**Exercices**
[A] D'après l'article sur la vague de chaleur en Côte d'Ivoire, pourquoi le climat n'a-t-il pas été clément dans le pays depuis le début de la deuxième semaine de février ? Répondez en une à trois phrases.
[B] Reprenez l'article sur la vague de chaleur en Côte d'Ivoire à son dernier mot et rédigez la suite sous l'intertitre « Pourquoi le mercure monte ? ».

**Texte présenté**
━━━━━━

Le climat n’aura pas été clément en Côte d’Ivoire particulièrement depuis le début de la seconde semaine du mois de Février. Une vague de chaleur marquée par des températures caniculaires s’abat en effet sur la ville d’Abidjan et les localités de l’intérieur. Selon la Société d’exploitation et de développement aéroportuaire, aéronautique et météorologique en Côte d’Ivoire (Sodexam), des zones du nord, du sud et du littoral ont enregistré des « températures maximales moyennes atteignant 36°C, supérieures à la moyenne de 33°C ».Selon les chiffres de la société, la température moyenne en Côte d’Ivoire a connu « une hausse de +1,1°Cpar rapport à la moyenne de 26,8°C qui a été enregistrée pour les mois de janvier et de février 2024 » Les indicateurs révèlent également une baisse des pluies avec des déficits pluviométriques atteignant 13% en Janvier 2024.
Pourquoi le mercure monte ?

━━━━━━

**Données extraites**
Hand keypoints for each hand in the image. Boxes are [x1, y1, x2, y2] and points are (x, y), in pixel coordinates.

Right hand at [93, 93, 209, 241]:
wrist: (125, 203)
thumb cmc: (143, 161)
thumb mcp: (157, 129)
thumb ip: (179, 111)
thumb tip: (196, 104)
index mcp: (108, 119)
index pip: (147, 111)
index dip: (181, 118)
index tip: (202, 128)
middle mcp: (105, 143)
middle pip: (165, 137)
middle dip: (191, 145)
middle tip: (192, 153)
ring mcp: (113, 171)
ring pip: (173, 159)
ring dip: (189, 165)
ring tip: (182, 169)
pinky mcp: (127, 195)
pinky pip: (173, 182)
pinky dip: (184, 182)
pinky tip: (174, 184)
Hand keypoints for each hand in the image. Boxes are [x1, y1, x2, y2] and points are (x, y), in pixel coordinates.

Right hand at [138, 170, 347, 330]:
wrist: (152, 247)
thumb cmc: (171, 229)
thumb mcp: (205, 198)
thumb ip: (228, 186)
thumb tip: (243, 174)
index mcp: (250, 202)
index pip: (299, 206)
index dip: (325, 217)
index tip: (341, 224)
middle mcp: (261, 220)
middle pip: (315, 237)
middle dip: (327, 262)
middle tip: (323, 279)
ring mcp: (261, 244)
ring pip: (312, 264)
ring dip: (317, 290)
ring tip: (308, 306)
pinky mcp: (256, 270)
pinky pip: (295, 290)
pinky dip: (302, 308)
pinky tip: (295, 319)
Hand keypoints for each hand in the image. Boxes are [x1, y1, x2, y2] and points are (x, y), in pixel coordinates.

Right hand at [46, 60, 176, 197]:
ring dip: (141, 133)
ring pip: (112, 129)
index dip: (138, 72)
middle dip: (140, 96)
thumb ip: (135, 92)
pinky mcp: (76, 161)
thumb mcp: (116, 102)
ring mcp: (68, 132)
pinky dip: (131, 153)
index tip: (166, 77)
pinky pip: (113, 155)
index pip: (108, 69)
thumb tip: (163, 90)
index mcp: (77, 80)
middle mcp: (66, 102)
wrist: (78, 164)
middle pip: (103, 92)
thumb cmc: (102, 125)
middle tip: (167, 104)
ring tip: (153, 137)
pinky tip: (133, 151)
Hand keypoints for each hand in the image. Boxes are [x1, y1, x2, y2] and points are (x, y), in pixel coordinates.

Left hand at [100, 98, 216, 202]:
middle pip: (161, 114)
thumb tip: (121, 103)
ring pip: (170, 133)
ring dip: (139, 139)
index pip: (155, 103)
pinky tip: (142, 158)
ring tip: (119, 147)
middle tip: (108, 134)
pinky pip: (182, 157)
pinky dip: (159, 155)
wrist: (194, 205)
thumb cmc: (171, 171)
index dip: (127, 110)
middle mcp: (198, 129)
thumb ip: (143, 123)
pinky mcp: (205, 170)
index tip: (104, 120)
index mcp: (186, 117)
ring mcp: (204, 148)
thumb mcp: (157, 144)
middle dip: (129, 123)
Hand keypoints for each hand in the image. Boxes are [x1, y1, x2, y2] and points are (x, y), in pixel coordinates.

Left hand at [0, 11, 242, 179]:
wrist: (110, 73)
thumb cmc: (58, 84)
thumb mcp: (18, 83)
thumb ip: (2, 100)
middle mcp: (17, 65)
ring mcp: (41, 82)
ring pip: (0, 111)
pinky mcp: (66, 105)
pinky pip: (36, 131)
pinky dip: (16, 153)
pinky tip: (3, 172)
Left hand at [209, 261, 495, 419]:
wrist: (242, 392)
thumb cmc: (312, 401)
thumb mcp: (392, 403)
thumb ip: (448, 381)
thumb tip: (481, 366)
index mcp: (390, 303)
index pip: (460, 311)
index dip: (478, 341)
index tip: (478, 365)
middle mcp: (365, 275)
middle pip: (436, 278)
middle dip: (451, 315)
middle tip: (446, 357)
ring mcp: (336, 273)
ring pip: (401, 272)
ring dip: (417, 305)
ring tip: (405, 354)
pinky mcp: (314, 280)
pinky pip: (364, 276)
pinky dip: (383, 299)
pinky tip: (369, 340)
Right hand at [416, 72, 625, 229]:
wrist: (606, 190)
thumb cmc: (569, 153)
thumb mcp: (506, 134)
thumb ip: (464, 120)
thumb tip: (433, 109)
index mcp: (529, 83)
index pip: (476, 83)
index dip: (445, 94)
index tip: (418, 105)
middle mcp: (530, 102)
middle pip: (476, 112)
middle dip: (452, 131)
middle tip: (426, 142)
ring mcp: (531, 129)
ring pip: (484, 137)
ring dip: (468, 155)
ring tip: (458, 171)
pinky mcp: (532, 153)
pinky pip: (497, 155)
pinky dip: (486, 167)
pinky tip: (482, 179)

━━━━━━

**Résultats**
[A] Une vague de chaleur aux températures caniculaires s'abat sur Abidjan et les localités de l'intérieur. Selon la Sodexam, des zones du nord, du sud et du littoral ont enregistré des températures maximales moyennes atteignant 36 °C, au-dessus de la moyenne de 33 °C.

[B]
En guise d’explication, la Sodexam a fait une piqure de rappel sur une alerte lancée quatre mois en arrière. « A travers une note d’information diffusée en octobre 2023, la Sodexam avait donné l’alerte sur le phénomène El Nino, caractérisé par des possibles impacts. De 2023 à 2024, ce phénomène affecterait la Côte d’Ivoire par : Des déficits pluviométriques prononcés ; Des vagues de chaleur ; Des feux de brousses non contrôlés pendant la saison sèche ; L’amenuisement des ressources en eau. Depuis quelques semaines, les vagues de chaleur, les déficits pluviométriques annoncés se font de plus en plus sentir », explique la note consultée par nordsud.info.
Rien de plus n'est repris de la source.